Let's tackle these, point by point.

In [None]:
# 1. Show margins of error: df.plot.bar() accepts a `yerr` argument
# that lets us specify which column to use for the width of margins of error
df.plot.bar(y='pct_rent_burdened', yerr='pct_rent_burdened_moe')

In [None]:
# 2. Format the y-axis as percentage points: we need to store the result of
# df.plot.bar() as an Axes object, then adjust some attributes of the object.
# This is the hardest one, but matplotlib has a PercentFormatter that really helps
# - see here for more details https://stackoverflow.com/a/36319915
import matplotlib.ticker as mtick
ax = df.plot.bar(y='pct_rent_burdened', yerr='pct_rent_burdened_moe')
ax.yaxis.set_major_formatter(mtick.PercentFormatter(1.0, 0))

In [None]:
# 3. Remove legend, add a title: we can set `legend=False` in df.plot.bar();
# adding a legend means again modifying the Axes object as we did for #3
ax = df.plot.bar(
    y='pct_rent_burdened',
    yerr='pct_rent_burdened_moe',
    legend=False
)
ax.yaxis.set_major_formatter(mtick.PercentFormatter(1.0, 0))
ax.set_title('Percent of Rental Units Occupied by Cost-Burdened Households')
# You can use similar syntax to set x and y axis labels, if needed
# I don't think we need them for this plot, though
# ax.set_xlabel('Jurisdiction')
# ax.set_ylabel('Percent of Rental Units')

In [None]:
# Bonus visualization option: sometimes a horizontal bar chart (df.plot.barh()) is nice.
# We need to change yerr to xerr and ax.yaxis.set_major_formatter to ax.xaxis.set_major_formatter
# (but we don't change 'y' to 'x', confusing!)
# Also note I have specified additional keyword arguments `figsize`, `width`, and `color`;
# other arguments also exist: https://matplotlib.org/stable/api/_as_gen/matplotlib.pyplot.barh.html
ax = df.plot.barh(
    y='pct_rent_burdened',
    xerr='pct_rent_burdened_moe',
    legend=False,
    figsize=(6, 2),  # inches at 100 dpi
    width=0.8,
    color='firebrick',  # https://matplotlib.org/stable/gallery/color/named_colors.html
)
ax.xaxis.set_major_formatter(mtick.PercentFormatter(1.0, 0))
ax.set_title('Percent of Rental Units Occupied by Cost-Burdened Households')

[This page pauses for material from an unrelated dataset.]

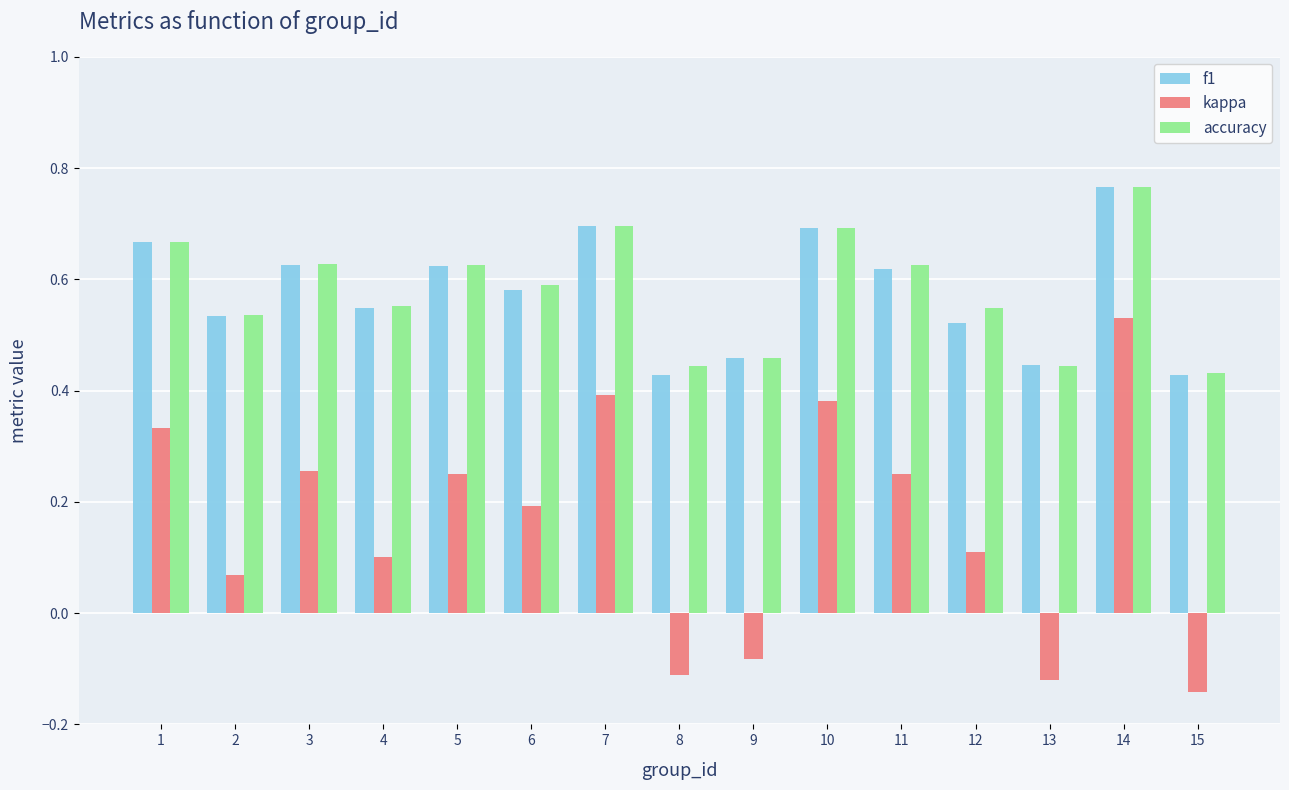

Which series has the largest range (max minus min)?

kappa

As for issue #5, good captions for your graphs, this isn't really a Python question, because captions usually sit alongside the graph in whatever presentation/report preparation software (PowerPoint, Word, Canva, Google Slides, etc.) you use downstream of preparing the chart. But make sure your caption clearly indicates the source of your data, its vintage and universe, and definitions of any concepts or choices you made during your analysis. A good caption for this chart might look something like this:

> Source: American Community Survey 2022 1-year estimates, Table B25070. Universe: Renter-occupied housing units. Notes: Rent burden is defined as those spending between 30-49.9% of their income on rent.

In [None]:
# Optional Exercise: Try plotting a different set of data (use your own data for Option A, try plotting severely rent burdened for Option B)



# 4. Save your data

You have this nice plot, and this lovely data table, but they're both "stuck" in this Jupyter notebook. Let's set them free!

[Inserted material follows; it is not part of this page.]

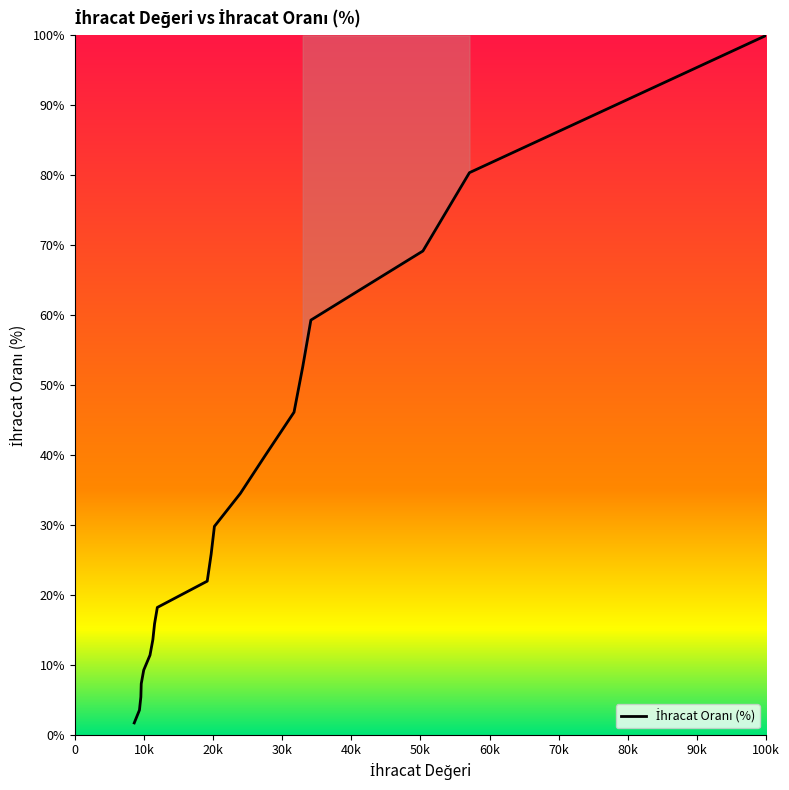

Count the number of data series in this chart.

1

The easiest way to export a plot from a Jupyter notebook is to right-click the image, click "Copy Output to Clipboard", and paste the figure into your report/presentation or into an image editing program like Paint (Windows) or Preview (macOS). 

As for your data table, just save it as a CSV:

In [None]:
df.to_csv('lab_4_finished.csv')
# Note no `index=False` this time because we set a meaningful index!